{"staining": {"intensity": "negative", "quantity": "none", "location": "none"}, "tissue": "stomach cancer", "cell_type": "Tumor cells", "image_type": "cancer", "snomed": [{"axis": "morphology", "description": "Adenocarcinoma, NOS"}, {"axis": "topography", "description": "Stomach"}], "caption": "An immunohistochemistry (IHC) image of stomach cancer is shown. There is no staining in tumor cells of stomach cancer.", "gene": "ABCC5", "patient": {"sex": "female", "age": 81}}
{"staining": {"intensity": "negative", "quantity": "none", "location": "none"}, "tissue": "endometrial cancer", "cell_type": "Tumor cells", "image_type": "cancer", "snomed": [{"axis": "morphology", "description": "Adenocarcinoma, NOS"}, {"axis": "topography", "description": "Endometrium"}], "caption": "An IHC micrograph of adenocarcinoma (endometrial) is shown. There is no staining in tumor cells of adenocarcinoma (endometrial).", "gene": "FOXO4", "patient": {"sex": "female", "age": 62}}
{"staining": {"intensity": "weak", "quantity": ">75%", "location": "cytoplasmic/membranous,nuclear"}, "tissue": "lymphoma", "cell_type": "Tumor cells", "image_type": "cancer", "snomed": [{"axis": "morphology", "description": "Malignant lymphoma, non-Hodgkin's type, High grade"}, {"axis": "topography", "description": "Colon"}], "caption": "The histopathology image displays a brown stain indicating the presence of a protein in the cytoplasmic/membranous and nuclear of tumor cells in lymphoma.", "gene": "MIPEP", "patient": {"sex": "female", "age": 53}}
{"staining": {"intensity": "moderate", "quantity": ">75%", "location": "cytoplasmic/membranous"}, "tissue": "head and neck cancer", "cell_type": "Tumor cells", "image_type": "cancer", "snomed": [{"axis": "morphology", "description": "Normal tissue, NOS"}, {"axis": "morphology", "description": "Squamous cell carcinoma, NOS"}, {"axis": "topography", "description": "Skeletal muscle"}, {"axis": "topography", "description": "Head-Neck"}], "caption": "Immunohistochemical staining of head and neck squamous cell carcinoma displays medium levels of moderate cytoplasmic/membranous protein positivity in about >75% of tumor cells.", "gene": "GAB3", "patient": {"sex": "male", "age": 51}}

WHAT NEEDS TO BE DONE —
Find the lines above that contain the word "negative" and collect them.

OUTPUT FOR THIS EXERCISE —
{"staining": {"intensity": "negative", "quantity": "none", "location": "none"}, "tissue": "stomach cancer", "cell_type": "Tumor cells", "image_type": "cancer", "snomed": [{"axis": "morphology", "description": "Adenocarcinoma, NOS"}, {"axis": "topography", "description": "Stomach"}], "caption": "An immunohistochemistry (IHC) image of stomach cancer is shown. There is no staining in tumor cells of stomach cancer.", "gene": "ABCC5", "patient": {"sex": "female", "age": 81}}
{"staining": {"intensity": "negative", "quantity": "none", "location": "none"}, "tissue": "endometrial cancer", "cell_type": "Tumor cells", "image_type": "cancer", "snomed": [{"axis": "morphology", "description": "Adenocarcinoma, NOS"}, {"axis": "topography", "description": "Endometrium"}], "caption": "An IHC micrograph of adenocarcinoma (endometrial) is shown. There is no staining in tumor cells of adenocarcinoma (endometrial).", "gene": "FOXO4", "patient": {"sex": "female", "age": 62}}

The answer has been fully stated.